- Genre: Tokusatsu Superhero fiction Comedy Action Crime Sci-Fi Thriller Mystery fiction Police procedural
- Created by: Toei Company
- Developed by: Naruhisa Arakawa
- Directed by: Katsuya Watanabe
- Starring: Ryuji Sainei; Tsuyoshi Hayashi; Yousuke Itou; Ayumi Kinoshita; Mika Kikuchi; Tomokazu Yoshida; Mako Ishino;
- Voices of: Tetsu Inada Ryusei Nakao
- Narrated by: Toshio Furukawa
- Opening theme: "Tokusou Sentai Dekaranger" by Psychic Lover
- Ending theme: "Midnight Dekaranger" by Isao Sasaki; "Girls in trouble! DEKARANGER" by Jasmine & Umeko with Dekaren Boys;
- Composer: Kōichirō Kameyama
- Country of origin: Japan
- No. of episodes: 50 (list of episodes)

Production
- Executive producer: Takeyuki Suzuki (Toei)
- Producers: Schreck Hedwick (TV Asahi); Hideaki Tsukada (Toei); Masamichi Tsuchida (Toei); Kōichi Yada (Toei Agency);
- Production locations: Tokyo, Japan (Greater Tokyo Area)
- Running time: 24–25 minutes
- Production companies: TV Asahi Toei Company Toei Agency

Original release
- Network: ANN (TV Asahi)

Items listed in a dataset
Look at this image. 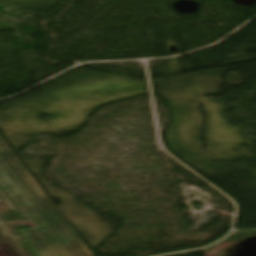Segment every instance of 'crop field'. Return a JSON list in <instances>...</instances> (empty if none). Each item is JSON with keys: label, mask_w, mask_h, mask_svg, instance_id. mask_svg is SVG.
Wrapping results in <instances>:
<instances>
[{"label": "crop field", "mask_w": 256, "mask_h": 256, "mask_svg": "<svg viewBox=\"0 0 256 256\" xmlns=\"http://www.w3.org/2000/svg\"><path fill=\"white\" fill-rule=\"evenodd\" d=\"M0 176L40 226L21 232L40 256H92L1 138Z\"/></svg>", "instance_id": "obj_1"}]
</instances>
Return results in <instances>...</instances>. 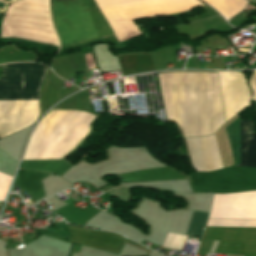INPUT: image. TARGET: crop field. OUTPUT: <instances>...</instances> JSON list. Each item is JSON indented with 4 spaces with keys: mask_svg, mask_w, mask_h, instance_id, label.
Returning a JSON list of instances; mask_svg holds the SVG:
<instances>
[{
    "mask_svg": "<svg viewBox=\"0 0 256 256\" xmlns=\"http://www.w3.org/2000/svg\"><path fill=\"white\" fill-rule=\"evenodd\" d=\"M214 7L226 20L240 12L247 0H203Z\"/></svg>",
    "mask_w": 256,
    "mask_h": 256,
    "instance_id": "obj_11",
    "label": "crop field"
},
{
    "mask_svg": "<svg viewBox=\"0 0 256 256\" xmlns=\"http://www.w3.org/2000/svg\"><path fill=\"white\" fill-rule=\"evenodd\" d=\"M50 175L45 172L19 170L14 185L31 193L39 200L45 197L41 180Z\"/></svg>",
    "mask_w": 256,
    "mask_h": 256,
    "instance_id": "obj_8",
    "label": "crop field"
},
{
    "mask_svg": "<svg viewBox=\"0 0 256 256\" xmlns=\"http://www.w3.org/2000/svg\"><path fill=\"white\" fill-rule=\"evenodd\" d=\"M252 121H240L241 165L256 168V134H251ZM225 168L188 176L195 194L229 193L256 190V169Z\"/></svg>",
    "mask_w": 256,
    "mask_h": 256,
    "instance_id": "obj_2",
    "label": "crop field"
},
{
    "mask_svg": "<svg viewBox=\"0 0 256 256\" xmlns=\"http://www.w3.org/2000/svg\"><path fill=\"white\" fill-rule=\"evenodd\" d=\"M47 68L35 63L2 65L0 101L38 102ZM38 103L0 102V138L35 123Z\"/></svg>",
    "mask_w": 256,
    "mask_h": 256,
    "instance_id": "obj_1",
    "label": "crop field"
},
{
    "mask_svg": "<svg viewBox=\"0 0 256 256\" xmlns=\"http://www.w3.org/2000/svg\"><path fill=\"white\" fill-rule=\"evenodd\" d=\"M122 75L155 70L147 54H133L118 57Z\"/></svg>",
    "mask_w": 256,
    "mask_h": 256,
    "instance_id": "obj_9",
    "label": "crop field"
},
{
    "mask_svg": "<svg viewBox=\"0 0 256 256\" xmlns=\"http://www.w3.org/2000/svg\"><path fill=\"white\" fill-rule=\"evenodd\" d=\"M59 89H57L52 83L46 80L42 90L41 96V108L42 111L48 108L57 99Z\"/></svg>",
    "mask_w": 256,
    "mask_h": 256,
    "instance_id": "obj_14",
    "label": "crop field"
},
{
    "mask_svg": "<svg viewBox=\"0 0 256 256\" xmlns=\"http://www.w3.org/2000/svg\"><path fill=\"white\" fill-rule=\"evenodd\" d=\"M202 238L220 240L214 253L256 256V228L206 227Z\"/></svg>",
    "mask_w": 256,
    "mask_h": 256,
    "instance_id": "obj_5",
    "label": "crop field"
},
{
    "mask_svg": "<svg viewBox=\"0 0 256 256\" xmlns=\"http://www.w3.org/2000/svg\"><path fill=\"white\" fill-rule=\"evenodd\" d=\"M118 43L140 35L131 20L188 11L198 0H96Z\"/></svg>",
    "mask_w": 256,
    "mask_h": 256,
    "instance_id": "obj_4",
    "label": "crop field"
},
{
    "mask_svg": "<svg viewBox=\"0 0 256 256\" xmlns=\"http://www.w3.org/2000/svg\"><path fill=\"white\" fill-rule=\"evenodd\" d=\"M188 239L187 236L176 235L168 233L162 247L182 249L185 241Z\"/></svg>",
    "mask_w": 256,
    "mask_h": 256,
    "instance_id": "obj_15",
    "label": "crop field"
},
{
    "mask_svg": "<svg viewBox=\"0 0 256 256\" xmlns=\"http://www.w3.org/2000/svg\"><path fill=\"white\" fill-rule=\"evenodd\" d=\"M69 227L71 242H76L112 252L118 253L125 239L110 233L88 231L84 229Z\"/></svg>",
    "mask_w": 256,
    "mask_h": 256,
    "instance_id": "obj_6",
    "label": "crop field"
},
{
    "mask_svg": "<svg viewBox=\"0 0 256 256\" xmlns=\"http://www.w3.org/2000/svg\"><path fill=\"white\" fill-rule=\"evenodd\" d=\"M207 216L206 213L193 211L186 235L200 238L204 229L202 224L206 223Z\"/></svg>",
    "mask_w": 256,
    "mask_h": 256,
    "instance_id": "obj_13",
    "label": "crop field"
},
{
    "mask_svg": "<svg viewBox=\"0 0 256 256\" xmlns=\"http://www.w3.org/2000/svg\"><path fill=\"white\" fill-rule=\"evenodd\" d=\"M118 178L120 183L186 179L183 174L168 167L122 174Z\"/></svg>",
    "mask_w": 256,
    "mask_h": 256,
    "instance_id": "obj_7",
    "label": "crop field"
},
{
    "mask_svg": "<svg viewBox=\"0 0 256 256\" xmlns=\"http://www.w3.org/2000/svg\"><path fill=\"white\" fill-rule=\"evenodd\" d=\"M69 0H51V10ZM61 48L114 35L94 0H71L52 11Z\"/></svg>",
    "mask_w": 256,
    "mask_h": 256,
    "instance_id": "obj_3",
    "label": "crop field"
},
{
    "mask_svg": "<svg viewBox=\"0 0 256 256\" xmlns=\"http://www.w3.org/2000/svg\"><path fill=\"white\" fill-rule=\"evenodd\" d=\"M72 165L63 160H42V161H22L19 168H29L39 171L51 172L61 176Z\"/></svg>",
    "mask_w": 256,
    "mask_h": 256,
    "instance_id": "obj_10",
    "label": "crop field"
},
{
    "mask_svg": "<svg viewBox=\"0 0 256 256\" xmlns=\"http://www.w3.org/2000/svg\"><path fill=\"white\" fill-rule=\"evenodd\" d=\"M36 54L16 49L15 45L0 49V64L16 61H35Z\"/></svg>",
    "mask_w": 256,
    "mask_h": 256,
    "instance_id": "obj_12",
    "label": "crop field"
}]
</instances>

» **Jobs**:
1. Who is the narrator listed in the series information?
2. Write what comes next in the series information, picking up after its last line.
The records were drawn from a different source than the series information.

» **Answers to the exercise**:
1. Toshio Furukawa

2.
- Release: February 15, 2004 – February 6, 2005

Related
- Bakuryū Sentai Abaranger; Mahō Sentai Magiranger;

= Tokusou Sentai Dekaranger =

28th season of the Super Sentai series

Tokusou Sentai Dekaranger (特捜戦隊デカレンジャー, Tokusō Sentai Dekarenjā) (Note: (特捜, Tokusō) translates as "Special Investigation". In the series context, the word "Special Police" (omitting the "Sentai" name) was used as the English translation of the series title.) (Note: (刑事, Deka) is the Japanese colloquial slang for a detective on the police force, and is also Greek for the number 10.) is a Japanese Tokusatsu television show and the twenty-eighth production of the Super Sentai metaseries produced by Toei. It aired from February 15, 2004, to February 6, 2005, replacing Bakuryū Sentai Abaranger and was replaced by Mahō Sentai Magiranger. The program was part of TV Asahi's 2004 Super Hero Time block with Kamen Rider Blade. The action footage from the show was used for the American series, Power Rangers S.P.D.. Shout! Factory released the series on Region 1 DVD in the United States on February 14, 2023.

==Story==
Megalopolis, Once a peaceful Earth city, is now a haven for criminals aided by the nefarious Alienizer arms dealer, Agent Abrella. Now it's up to Ban Akaza and the Special Police Dekarangers to protect the Earth from the invading Alienizers and finally bring peace and justice back to the planet.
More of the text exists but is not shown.